Imagens de gráficos renderizadas:
-*-*-

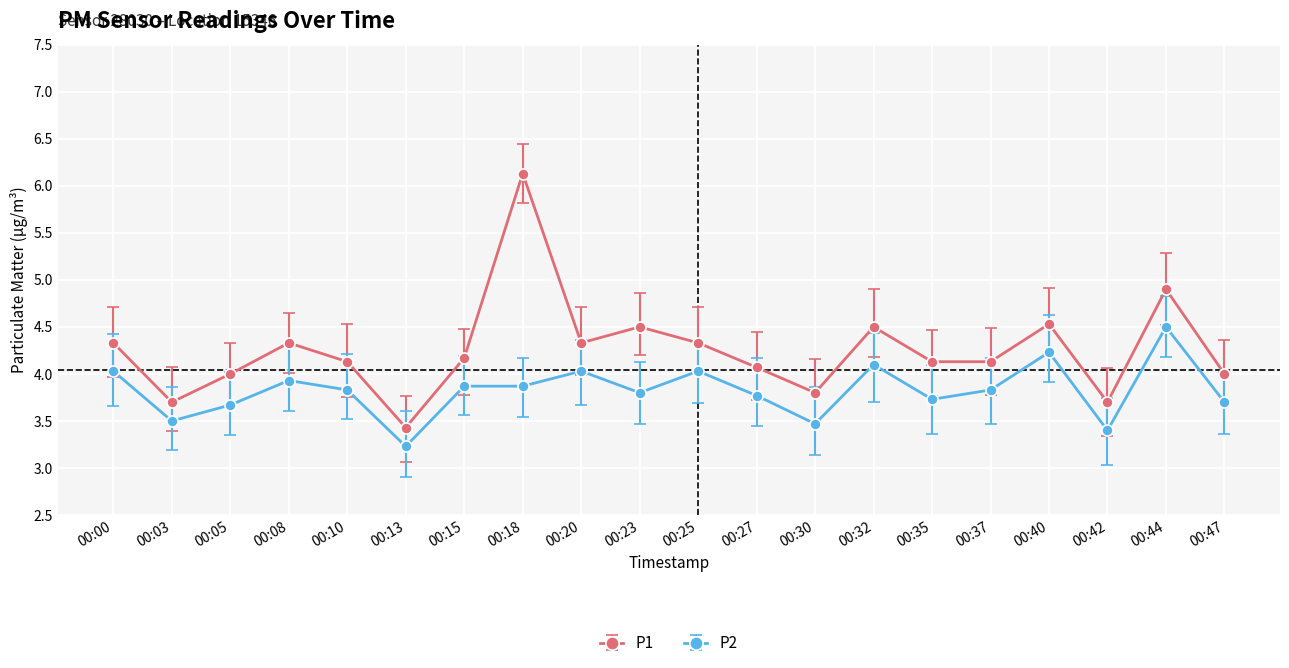

Is this an area chart (filled region under the line)?

No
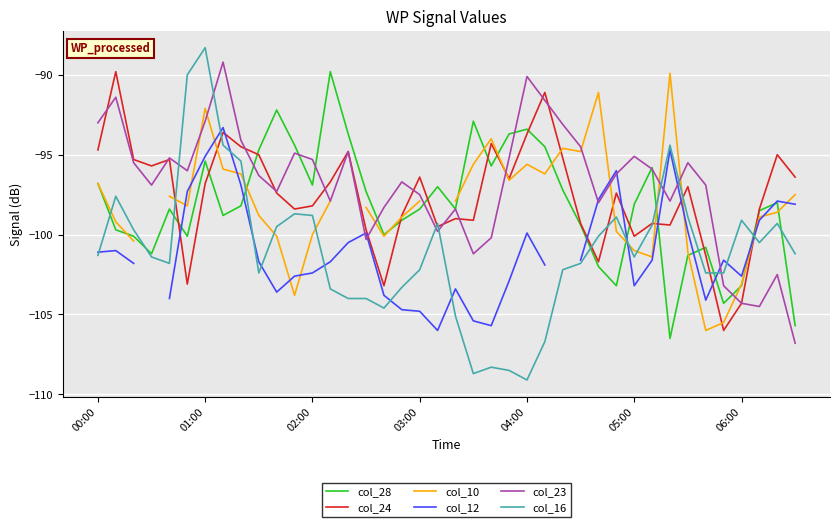

Is it true that col_24 equals -104.3 at 06:00?

True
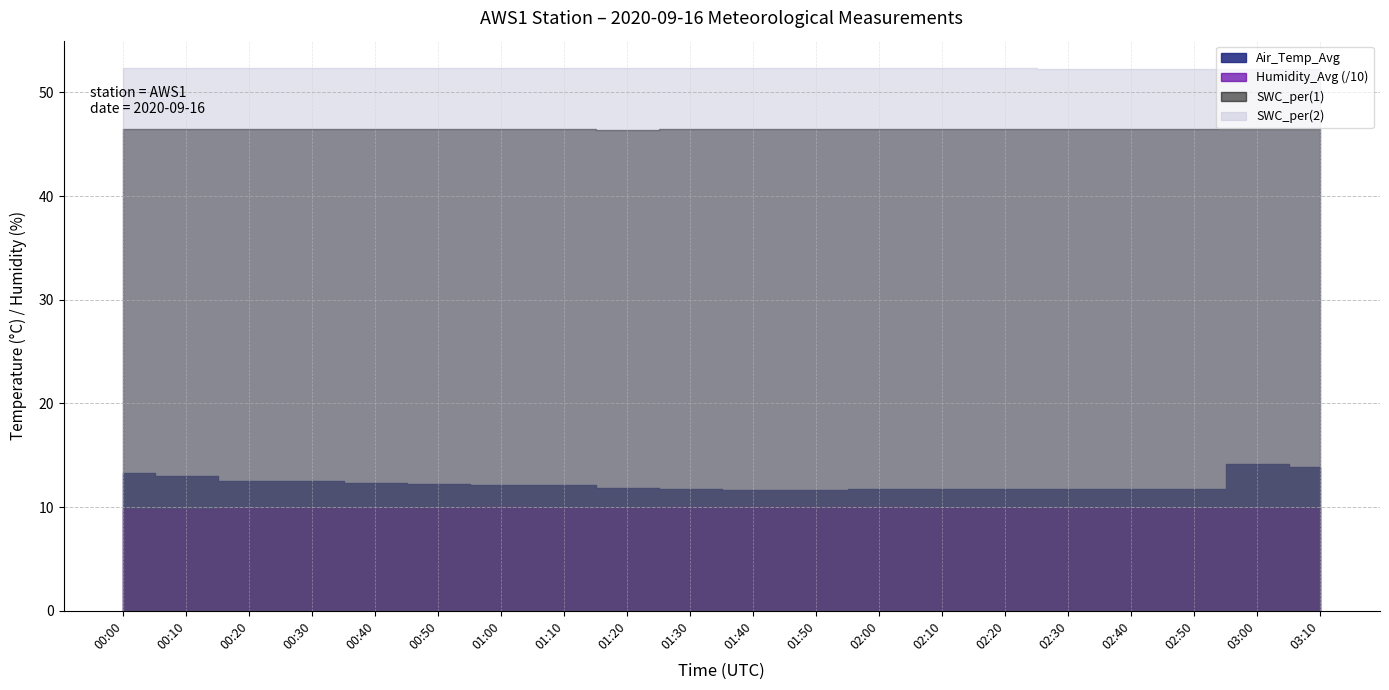

True or false: SWC_per_1 and Air_Temp_Avg intersect in this chart.

False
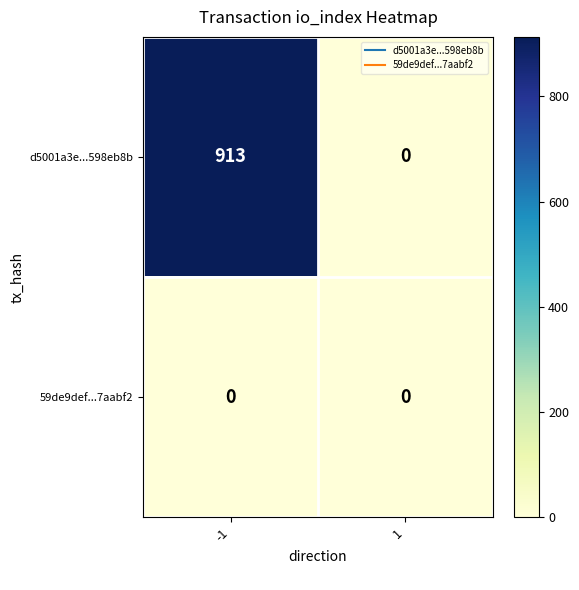

Reading left to right, transcribe all the data shown in this chart.

d5001a3e...598eb8b: 913	0
59de9def...7aabf2: 0	0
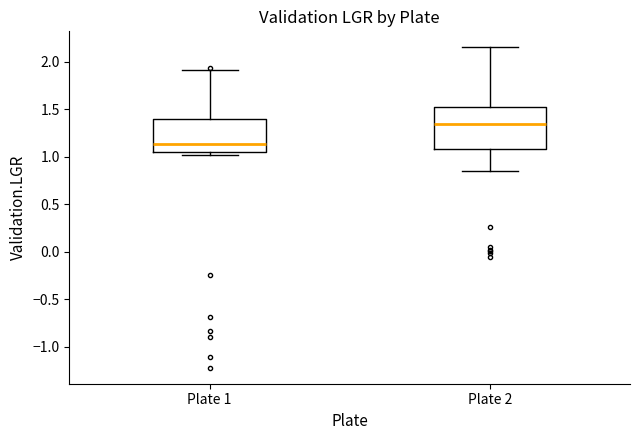

Comparing the boxes themselves (not the whiskers), which one is the tallest?

Plate 2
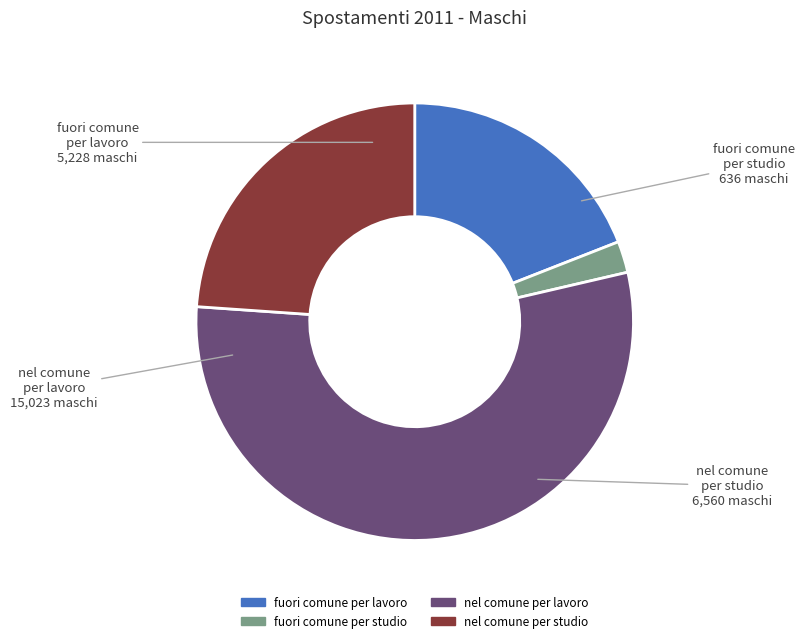

Rank the categories by value from lowest to highest.

fuori comune per studio, fuori comune per lavoro, nel comune per studio, nel comune per lavoro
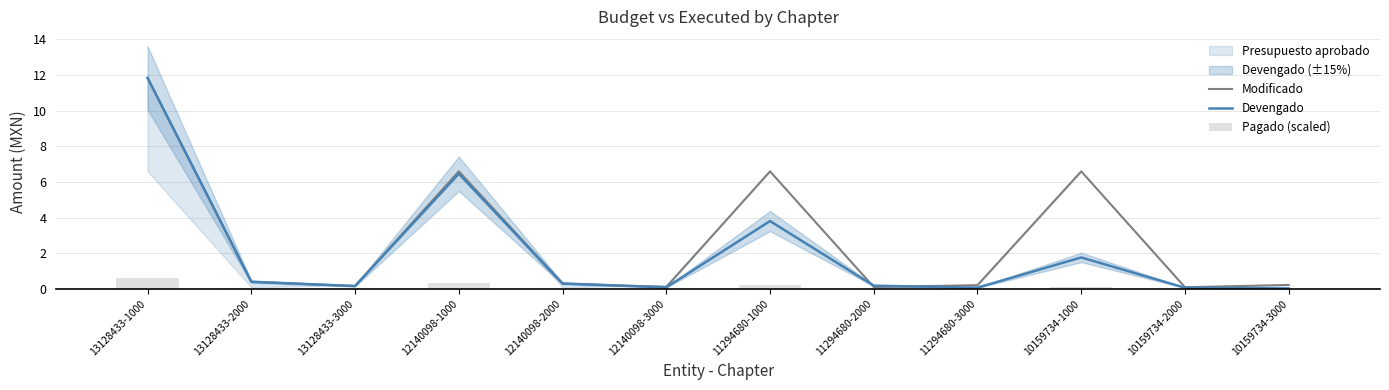

Rank the series by their maximum value, from lowest to highest.

Pagado (scaled), Modificado, Devengado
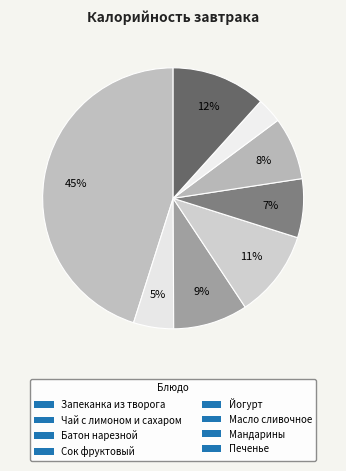

How many segments does this pie chart have?

8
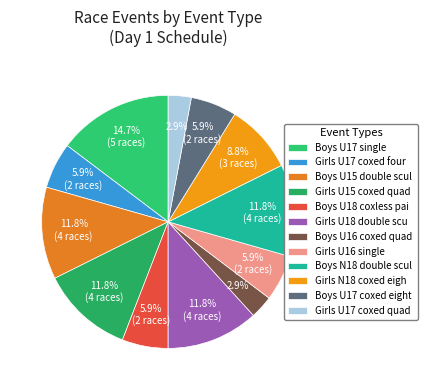

To the nearest percent, what portion does Girls U17 coxed four represent?

6%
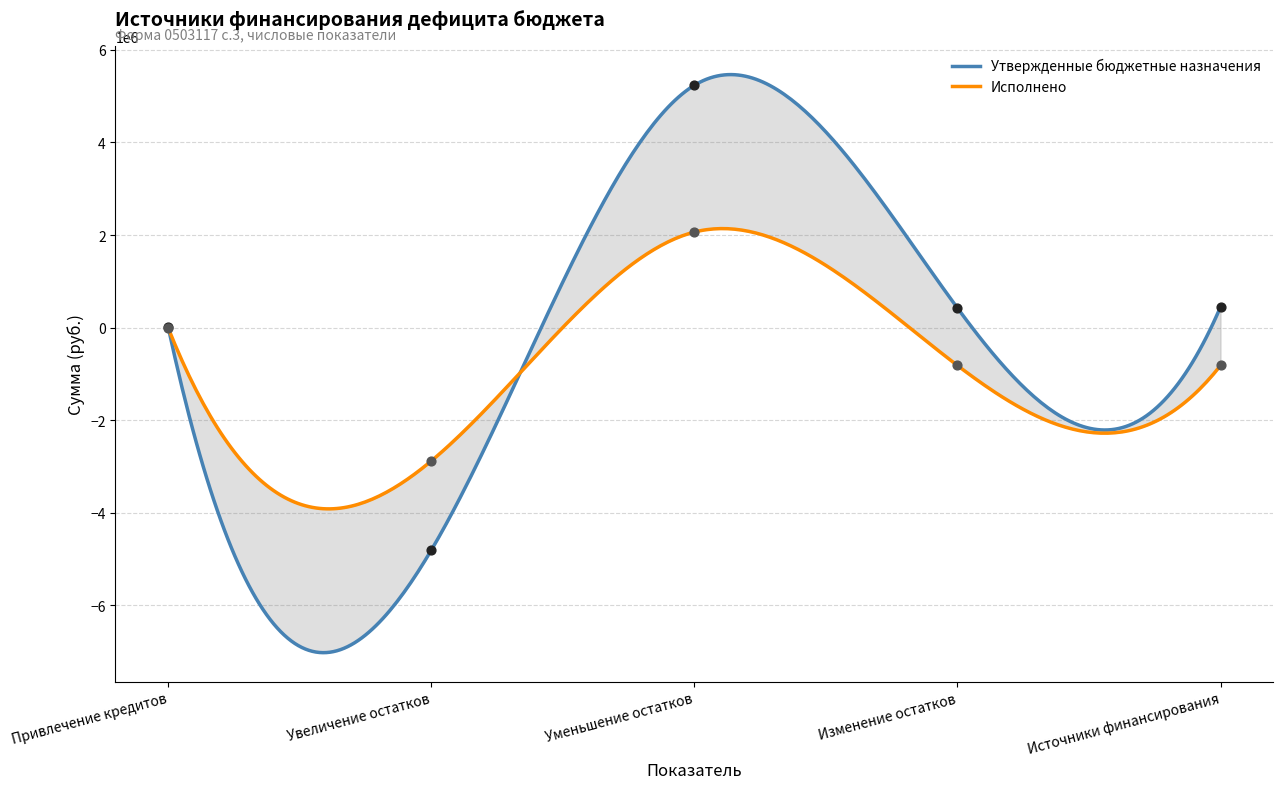

Which series reaches the minimum Y coordinate?

Утвержденные бюджетные назначения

-*-*-

Instrução: Reescreva como lista numerada as linhas de todos os itens acima, sem as linhas em branco. Não inclua as imagens na resposta.

Sua resposta:
1. Is this an area chart (filled region under the line)?
2. No
3. Is it true that col_24 equals -104.3 at 06:00?
4. True
5. True or false: SWC_per_1 and Air_Temp_Avg intersect in this chart.
6. False
7. Reading left to right, transcribe all the data shown in this chart.
8. d5001a3e...598eb8b: 913	0
9. 59de9def...7aabf2: 0	0
10. Comparing the boxes themselves (not the whiskers), which one is the tallest?
11. Plate 2
12. Rank the categories by value from lowest to highest.
13. fuori comune per studio, fuori comune per lavoro, nel comune per studio, nel comune per lavoro
14. Rank the series by their maximum value, from lowest to highest.
15. Pagado (scaled), Modificado, Devengado
16. How many segments does this pie chart have?
17. 8
18. To the nearest percent, what portion does Girls U17 coxed four represent?
19. 6%
20. Which series reaches the minimum Y coordinate?
21. Утвержденные бюджетные назначения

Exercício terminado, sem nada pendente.